Remember, the best revenge on a dryer pre-emptor is half a red crayon.

Ah yes, those were the glory days, how long has it been? 2 months ago. Yep, this last time I moved my one desire was to get an apartment with a washer/dryer in it.

Fortunately, some apartment complexes leave the laundry open 24 hours. When living in those I found laundry much less taxing at 2 am.

I remember the pain, wasn’t long ago.

Alantus

Every time I go to my parent’s house, I’m like, “Hey, I can my laundry in my UNDERWEAR if I want to!” Not that I would, unless I were there alone. I mean, yikes.

I hate hate hate having to wear clothes to do laundry. I never get everything clean at once. And no, I do not have a ton and a half of clothes, I do about two loads a week.

I want to know, when my apartment complex was built, who the hell thought people wouldn’t want washer and dryer hookups? I’d PAY the extra money, I would.

Laundry … 2am… I’m waiting now.

You haven’t seen abused equipment and rude patrons until you do laundry at a college dorm.

“Hi, I found a free dryer and I’d like my clothes out of that washer you’re sitting on, please.”
“<heaves sigh> <rolls eyes> <shuffles ass slowly off washer with my clothes in it>”

Go sit on your own washer, inbred wench, or better yet find one of the carefully placed chairs lovingly provided by our uber-dorm for your sorostitute ass. I may not pay for my friends, but at least I put more than one article of clothing in a dryer at a time.

And you, young sir, should have figured out how to sort clothes and add soap before leaving your drooling mother who, I’m sure, loved to fold your favorite cargo pants just so. I don’t. I have my own stuff to lug and just because I have boobs does not mean I have any care to help you with the learning process. No, I don’t know how to get puke out of your shirt, I don’t get that drunk.

Ahh yes, the wonders of 2 am where I have the laundry room to myself with no other inhabitants. I have a single room for a reason, I don’t live with you and I’m certainly not in the mood to deal with you while I’m doing laundry.

Well, I’ll add a few peeves:

People who steal clothes out of the dryer. Nice shirt, jeans, whatever – zoomp! Gone.

Laundry-jackers who hang around and wait until you leave, then put in their smelly laundry with yours to “go along for the ride”, and pull it out later before you come back. Anyone else have trouble with this? Sometimes they don’t get to it soon enough and I come home with some weird stuff.

How anyone could be that low is beyond me… 75 cents is not THAT much!

Six washers in the laundry room. When my mom does laundry, she does four loads at a time. She is very good about watching her cycle time and not leaving it in there long after it’s done.

When I do laundry, I do it on the installment plan- two loads at a time, so I’m not hogging washers and dryers.
Also, this breaks my laundry up into bite-sized chunks, so I’m not folding six loads all at once.

Plus, I work nights now, and spending all night doing laundry gives me something to do on my nights off so I can maintain my sleep cycle.

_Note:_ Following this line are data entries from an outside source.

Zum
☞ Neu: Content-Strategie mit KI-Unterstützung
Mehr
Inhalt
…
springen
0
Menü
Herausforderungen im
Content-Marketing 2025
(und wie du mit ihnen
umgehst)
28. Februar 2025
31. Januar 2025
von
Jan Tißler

I really hate it when somebody takes up all six washers or dryers at once. Even a mother with a bunch of anklebiters doesn’t need to do this. There’s no law that says you have to do all your laundry on the same day of the week. Do a load or two every other day, for Pete’s sake. Don’t tell me you don’t have time. Laundry is not all that time consuming- most of the time is “wait time” that can be spent doing other things until the machine is done with your clothes.

And your seven year old is old enough to help with the folding.